Top of RAW DATA

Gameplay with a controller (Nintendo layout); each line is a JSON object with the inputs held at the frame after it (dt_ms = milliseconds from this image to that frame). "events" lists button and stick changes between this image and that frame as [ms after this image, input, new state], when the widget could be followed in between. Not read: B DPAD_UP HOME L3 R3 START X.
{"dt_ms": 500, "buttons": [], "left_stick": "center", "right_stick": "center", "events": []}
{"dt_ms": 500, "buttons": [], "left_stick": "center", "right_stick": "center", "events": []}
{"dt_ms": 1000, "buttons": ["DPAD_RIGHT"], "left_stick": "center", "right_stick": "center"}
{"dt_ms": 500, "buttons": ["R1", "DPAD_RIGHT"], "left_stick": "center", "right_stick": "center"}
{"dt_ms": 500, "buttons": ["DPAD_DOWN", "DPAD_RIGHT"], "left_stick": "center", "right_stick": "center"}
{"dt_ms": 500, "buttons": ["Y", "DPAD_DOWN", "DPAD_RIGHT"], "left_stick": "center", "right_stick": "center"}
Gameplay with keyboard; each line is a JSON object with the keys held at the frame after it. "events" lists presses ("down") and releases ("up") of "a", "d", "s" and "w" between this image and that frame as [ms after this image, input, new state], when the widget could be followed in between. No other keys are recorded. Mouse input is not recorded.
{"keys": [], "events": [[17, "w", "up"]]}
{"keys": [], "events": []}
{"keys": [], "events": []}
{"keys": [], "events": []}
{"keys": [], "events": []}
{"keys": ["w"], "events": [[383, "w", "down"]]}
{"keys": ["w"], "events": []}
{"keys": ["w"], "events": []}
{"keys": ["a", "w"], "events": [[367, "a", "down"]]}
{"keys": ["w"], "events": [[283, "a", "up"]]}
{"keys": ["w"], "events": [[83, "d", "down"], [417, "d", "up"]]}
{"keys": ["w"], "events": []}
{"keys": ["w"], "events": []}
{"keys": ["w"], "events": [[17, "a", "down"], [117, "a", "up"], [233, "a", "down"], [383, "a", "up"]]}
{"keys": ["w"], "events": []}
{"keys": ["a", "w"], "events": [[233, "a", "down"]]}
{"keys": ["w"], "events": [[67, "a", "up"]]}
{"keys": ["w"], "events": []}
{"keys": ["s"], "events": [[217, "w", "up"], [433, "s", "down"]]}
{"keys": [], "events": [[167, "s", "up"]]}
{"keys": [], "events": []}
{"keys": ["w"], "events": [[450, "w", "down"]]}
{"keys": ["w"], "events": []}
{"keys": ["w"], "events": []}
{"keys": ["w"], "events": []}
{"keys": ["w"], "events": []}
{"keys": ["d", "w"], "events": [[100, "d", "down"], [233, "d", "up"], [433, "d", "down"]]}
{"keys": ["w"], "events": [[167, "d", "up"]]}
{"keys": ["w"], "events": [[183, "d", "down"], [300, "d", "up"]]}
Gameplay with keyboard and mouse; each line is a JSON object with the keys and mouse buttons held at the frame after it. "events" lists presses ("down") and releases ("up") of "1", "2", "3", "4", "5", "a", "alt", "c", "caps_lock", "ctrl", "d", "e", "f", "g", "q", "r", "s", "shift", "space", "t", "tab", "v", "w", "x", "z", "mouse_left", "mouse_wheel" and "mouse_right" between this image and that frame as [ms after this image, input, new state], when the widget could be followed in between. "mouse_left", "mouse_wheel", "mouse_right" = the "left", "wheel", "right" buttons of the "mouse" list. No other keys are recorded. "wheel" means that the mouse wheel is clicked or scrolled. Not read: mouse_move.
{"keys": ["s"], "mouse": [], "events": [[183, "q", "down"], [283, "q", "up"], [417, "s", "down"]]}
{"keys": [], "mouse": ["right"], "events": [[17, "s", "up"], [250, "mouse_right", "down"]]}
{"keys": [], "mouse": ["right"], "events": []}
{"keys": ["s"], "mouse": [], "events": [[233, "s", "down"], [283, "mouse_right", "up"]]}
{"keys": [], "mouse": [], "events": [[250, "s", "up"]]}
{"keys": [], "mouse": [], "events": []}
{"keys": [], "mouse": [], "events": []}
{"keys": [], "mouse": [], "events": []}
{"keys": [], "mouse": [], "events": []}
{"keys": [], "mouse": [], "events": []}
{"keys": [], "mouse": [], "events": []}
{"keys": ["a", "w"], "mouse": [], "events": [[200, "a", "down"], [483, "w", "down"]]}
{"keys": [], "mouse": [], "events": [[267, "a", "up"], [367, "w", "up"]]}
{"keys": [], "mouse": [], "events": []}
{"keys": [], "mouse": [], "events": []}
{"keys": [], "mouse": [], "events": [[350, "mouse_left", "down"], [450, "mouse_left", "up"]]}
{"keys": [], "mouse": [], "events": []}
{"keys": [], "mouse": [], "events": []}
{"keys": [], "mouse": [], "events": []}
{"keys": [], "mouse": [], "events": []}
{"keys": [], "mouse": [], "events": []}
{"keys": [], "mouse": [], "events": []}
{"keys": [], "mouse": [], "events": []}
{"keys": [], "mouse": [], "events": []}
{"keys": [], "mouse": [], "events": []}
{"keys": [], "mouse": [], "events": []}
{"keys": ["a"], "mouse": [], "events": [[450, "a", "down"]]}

Bottom of RAW DATA

### TASK TO COMPLETE
A reply that repeats all the data exactly is required.

### TASK SOLUTION
Gameplay with a controller (Nintendo layout); each line is a JSON object with the inputs held at the frame after it (dt_ms = milliseconds from this image to that frame). "events" lists button and stick changes between this image and that frame as [ms after this image, input, new state], when the widget could be followed in between. Not read: B DPAD_UP HOME L3 R3 START X.
{"dt_ms": 500, "buttons": [], "left_stick": "center", "right_stick": "center", "events": []}
{"dt_ms": 500, "buttons": [], "left_stick": "center", "right_stick": "center", "events": []}
{"dt_ms": 1000, "buttons": ["DPAD_RIGHT"], "left_stick": "center", "right_stick": "center"}
{"dt_ms": 500, "buttons": ["R1", "DPAD_RIGHT"], "left_stick": "center", "right_stick": "center"}
{"dt_ms": 500, "buttons": ["DPAD_DOWN", "DPAD_RIGHT"], "left_stick": "center", "right_stick": "center"}
{"dt_ms": 500, "buttons": ["Y", "DPAD_DOWN", "DPAD_RIGHT"], "left_stick": "center", "right_stick": "center"}
Gameplay with keyboard; each line is a JSON object with the keys held at the frame after it. "events" lists presses ("down") and releases ("up") of "a", "d", "s" and "w" between this image and that frame as [ms after this image, input, new state], when the widget could be followed in between. No other keys are recorded. Mouse input is not recorded.
{"keys": [], "events": [[17, "w", "up"]]}
{"keys": [], "events": []}
{"keys": [], "events": []}
{"keys": [], "events": []}
{"keys": [], "events": []}
{"keys": ["w"], "events": [[383, "w", "down"]]}
{"keys": ["w"], "events": []}
{"keys": ["w"], "events": []}
{"keys": ["a", "w"], "events": [[367, "a", "down"]]}
{"keys": ["w"], "events": [[283, "a", "up"]]}
{"keys": ["w"], "events": [[83, "d", "down"], [417, "d", "up"]]}
{"keys": ["w"], "events": []}
{"keys": ["w"], "events": []}
{"keys": ["w"], "events": [[17, "a", "down"], [117, "a", "up"], [233, "a", "down"], [383, "a", "up"]]}
{"keys": ["w"], "events": []}
{"keys": ["a", "w"], "events": [[233, "a", "down"]]}
{"keys": ["w"], "events": [[67, "a", "up"]]}
{"keys": ["w"], "events": []}
{"keys": ["s"], "events": [[217, "w", "up"], [433, "s", "down"]]}
{"keys": [], "events": [[167, "s", "up"]]}
{"keys": [], "events": []}
{"keys": ["w"], "events": [[450, "w", "down"]]}
{"keys": ["w"], "events": []}
{"keys": ["w"], "events": []}
{"keys": ["w"], "events": []}
{"keys": ["w"], "events": []}
{"keys": ["d", "w"], "events": [[100, "d", "down"], [233, "d", "up"], [433, "d", "down"]]}
{"keys": ["w"], "events": [[167, "d", "up"]]}
{"keys": ["w"], "events": [[183, "d", "down"], [300, "d", "up"]]}
Gameplay with keyboard and mouse; each line is a JSON object with the keys and mouse buttons held at the frame after it. "events" lists presses ("down") and releases ("up") of "1", "2", "3", "4", "5", "a", "alt", "c", "caps_lock", "ctrl", "d", "e", "f", "g", "q", "r", "s", "shift", "space", "t", "tab", "v", "w", "x", "z", "mouse_left", "mouse_wheel" and "mouse_right" between this image and that frame as [ms after this image, input, new state], when the widget could be followed in between. "mouse_left", "mouse_wheel", "mouse_right" = the "left", "wheel", "right" buttons of the "mouse" list. No other keys are recorded. "wheel" means that the mouse wheel is clicked or scrolled. Not read: mouse_move.
{"keys": ["s"], "mouse": [], "events": [[183, "q", "down"], [283, "q", "up"], [417, "s", "down"]]}
{"keys": [], "mouse": ["right"], "events": [[17, "s", "up"], [250, "mouse_right", "down"]]}
{"keys": [], "mouse": ["right"], "events": []}
{"keys": ["s"], "mouse": [], "events": [[233, "s", "down"], [283, "mouse_right", "up"]]}
{"keys": [], "mouse": [], "events": [[250, "s", "up"]]}
{"keys": [], "mouse": [], "events": []}
{"keys": [], "mouse": [], "events": []}
{"keys": [], "mouse": [], "events": []}
{"keys": [], "mouse": [], "events": []}
{"keys": [], "mouse": [], "events": []}
{"keys": [], "mouse": [], "events": []}
{"keys": ["a", "w"], "mouse": [], "events": [[200, "a", "down"], [483, "w", "down"]]}
{"keys": [], "mouse": [], "events": [[267, "a", "up"], [367, "w", "up"]]}
{"keys": [], "mouse": [], "events": []}
{"keys": [], "mouse": [], "events": []}
{"keys": [], "mouse": [], "events": [[350, "mouse_left", "down"], [450, "mouse_left", "up"]]}
{"keys": [], "mouse": [], "events": []}
{"keys": [], "mouse": [], "events": []}
{"keys": [], "mouse": [], "events": []}
{"keys": [], "mouse": [], "events": []}
{"keys": [], "mouse": [], "events": []}
{"keys": [], "mouse": [], "events": []}
{"keys": [], "mouse": [], "events": []}
{"keys": [], "mouse": [], "events": []}
{"keys": [], "mouse": [], "events": []}
{"keys": [], "mouse": [], "events": []}
{"keys": ["a"], "mouse": [], "events": [[450, "a", "down"]]}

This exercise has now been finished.